PAGE EXTRACT:
-.-.-
2016-10-27 Thread Bob Camp
Hi

Ok, take this with a bit of caution ….

Your “time cave” does not have a specific spec on temperature or on humidity.
You get to pick a number for either one. Anything in the “non condensing” 
(let’s 
call it < 80%) range for humidity is likely ok. Temperature up to 40C is 
probably 
ok for any gear that I can think of. As long as you *never* go in and out of 
the 
cave, comfort in the cave is a non-issue. 

If I load up the cave with gear that runs up the electric bill, the cave will 
self 
heat to some degree. How much it self heats is unclear. The number will be 
highly
dependent on your situation. Based on things like racks full of gear in out of 
the 
way places, it’s a good bet that it will be 10 to 20 C above the temperature in 
the
rest of the basement. 

Assuming the humidity in the basement is under control (if not, fix that), all 
I need 
to do for humidity in the closet is to exchange air with the basement. Since 
the 
volume isn’t very large and (hopefully) the water flow is modest …. a small fan
should take care of that. 

If the closet is bound by the outside (buried) wall and the basement, both 
should be well
controlled temperatures.  If I plug everything in and let it run, the heat rise 
in August should 
be the heat rise in February. Let’s say that’s a 20C rise. The basement is at 
20 C and
the closet is at 40C. Maybe its more, If it’s less,  you need to buy more 
stuff:)

All I need to do is knock the 40C down to 35C with a small amount of “cooling” 
to 
keep things under control. My “humidity” fan might do that. If not, a very 
simple 
water based heat exchanger with a controlled fan will do the job. You need some 
sort
of fan(s) in the closet anyway. Without them you will never get the gradients 
under
control. A pump, 10’ of tubing and two heat exchangers are not a lot of money. 
There
also isn’t a lot to break if you do it right. 

Why do it this way? No compressors to mess up the local power line and break 
every X years (the fridge in the kitchen died Sunday ….. they do break). No 
super
cold surfaces to mess up humidity. No crazy heat flows to create clod drafts 
and 
fast transients in the closet temperature.
-.-.-
TASK ITEM A:
Extract the passage of the post from "Why do it this" up to and including "the closet temperature.".

Records from a dataset
-.-.-
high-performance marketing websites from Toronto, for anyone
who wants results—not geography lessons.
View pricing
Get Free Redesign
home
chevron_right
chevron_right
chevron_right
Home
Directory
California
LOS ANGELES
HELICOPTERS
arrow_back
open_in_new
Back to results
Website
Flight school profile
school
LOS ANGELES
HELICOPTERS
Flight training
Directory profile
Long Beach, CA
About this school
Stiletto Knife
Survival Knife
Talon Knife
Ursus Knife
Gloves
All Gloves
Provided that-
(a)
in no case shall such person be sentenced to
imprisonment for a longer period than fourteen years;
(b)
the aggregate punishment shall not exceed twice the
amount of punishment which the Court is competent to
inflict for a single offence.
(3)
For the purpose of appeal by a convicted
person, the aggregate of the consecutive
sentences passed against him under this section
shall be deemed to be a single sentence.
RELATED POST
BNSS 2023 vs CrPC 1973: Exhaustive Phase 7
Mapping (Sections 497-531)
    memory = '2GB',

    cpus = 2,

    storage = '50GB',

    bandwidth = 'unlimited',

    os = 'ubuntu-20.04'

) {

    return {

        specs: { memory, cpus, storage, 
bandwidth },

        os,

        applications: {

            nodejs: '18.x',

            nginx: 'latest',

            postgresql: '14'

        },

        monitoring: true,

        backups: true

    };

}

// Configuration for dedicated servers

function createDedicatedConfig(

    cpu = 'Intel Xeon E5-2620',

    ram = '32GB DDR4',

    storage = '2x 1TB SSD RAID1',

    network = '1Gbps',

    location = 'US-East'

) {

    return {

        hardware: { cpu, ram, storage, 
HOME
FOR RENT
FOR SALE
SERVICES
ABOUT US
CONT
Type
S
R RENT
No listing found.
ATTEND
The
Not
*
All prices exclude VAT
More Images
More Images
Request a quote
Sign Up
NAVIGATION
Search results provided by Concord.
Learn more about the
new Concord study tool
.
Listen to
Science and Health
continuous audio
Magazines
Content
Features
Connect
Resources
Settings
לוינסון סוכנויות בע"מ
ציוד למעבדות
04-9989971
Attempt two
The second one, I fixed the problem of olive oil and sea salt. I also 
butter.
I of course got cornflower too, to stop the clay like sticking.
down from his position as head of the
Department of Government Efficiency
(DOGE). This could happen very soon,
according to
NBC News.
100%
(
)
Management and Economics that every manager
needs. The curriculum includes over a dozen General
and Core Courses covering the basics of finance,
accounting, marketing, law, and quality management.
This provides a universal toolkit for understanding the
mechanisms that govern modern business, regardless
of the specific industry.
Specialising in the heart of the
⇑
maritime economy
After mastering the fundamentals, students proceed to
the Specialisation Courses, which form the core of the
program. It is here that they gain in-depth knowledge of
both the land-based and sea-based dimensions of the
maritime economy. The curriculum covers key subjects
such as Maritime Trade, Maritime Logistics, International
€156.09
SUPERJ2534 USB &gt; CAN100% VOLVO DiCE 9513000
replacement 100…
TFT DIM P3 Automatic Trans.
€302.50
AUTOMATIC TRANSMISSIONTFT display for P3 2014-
-.-.-
TASK ITEM B:
Change "storage" to "disk" in the rows from the line with "for dedicated servers" up to and including the last line of the rows. Give only those lines, with everything else left as it stands.

TASK SOLUTION A:
Why do it this way? No compressors to mess up the local power line and break 
every X years (the fridge in the kitchen died Sunday ….. they do break). No 
super
cold surfaces to mess up humidity. No crazy heat flows to create clod drafts 
and 
fast transients in the closet temperature.

TASK SOLUTION B:
// Configuration for dedicated servers

function createDedicatedConfig(

    cpu = 'Intel Xeon E5-2620',

    ram = '32GB DDR4',

    disk = '2x 1TB SSD RAID1',

    network = '1Gbps',

    location = 'US-East'

) {

    return {

        hardware: { cpu, ram, disk, 
HOME
FOR RENT
FOR SALE
SERVICES
ABOUT US
CONT
Type
S
R RENT
No listing found.
ATTEND
The
Not
*
All prices exclude VAT
More Images
More Images
Request a quote
Sign Up
NAVIGATION
Search results provided by Concord.
Learn more about the
new Concord study tool
.
Listen to
Science and Health
continuous audio
Magazines
Content
Features
Connect
Resources
Settings
לוינסון סוכנויות בע"מ
ציוד למעבדות
04-9989971
Attempt two
The second one, I fixed the problem of olive oil and sea salt. I also 
butter.
I of course got cornflower too, to stop the clay like sticking.
down from his position as head of the
Department of Government Efficiency
(DOGE). This could happen very soon,
according to
NBC News.
100%
(
)
Management and Economics that every manager
needs. The curriculum includes over a dozen General
and Core Courses covering the basics of finance,
accounting, marketing, law, and quality management.
This provides a universal toolkit for understanding the
mechanisms that govern modern business, regardless
of the specific industry.
Specialising in the heart of the
⇑
maritime economy
After mastering the fundamentals, students proceed to
the Specialisation Courses, which form the core of the
program. It is here that they gain in-depth knowledge of
both the land-based and sea-based dimensions of the
maritime economy. The curriculum covers key subjects
such as Maritime Trade, Maritime Logistics, International
€156.09
SUPERJ2534 USB &gt; CAN100% VOLVO DiCE 9513000
replacement 100…
TFT DIM P3 Automatic Trans.
€302.50
AUTOMATIC TRANSMISSIONTFT display for P3 2014-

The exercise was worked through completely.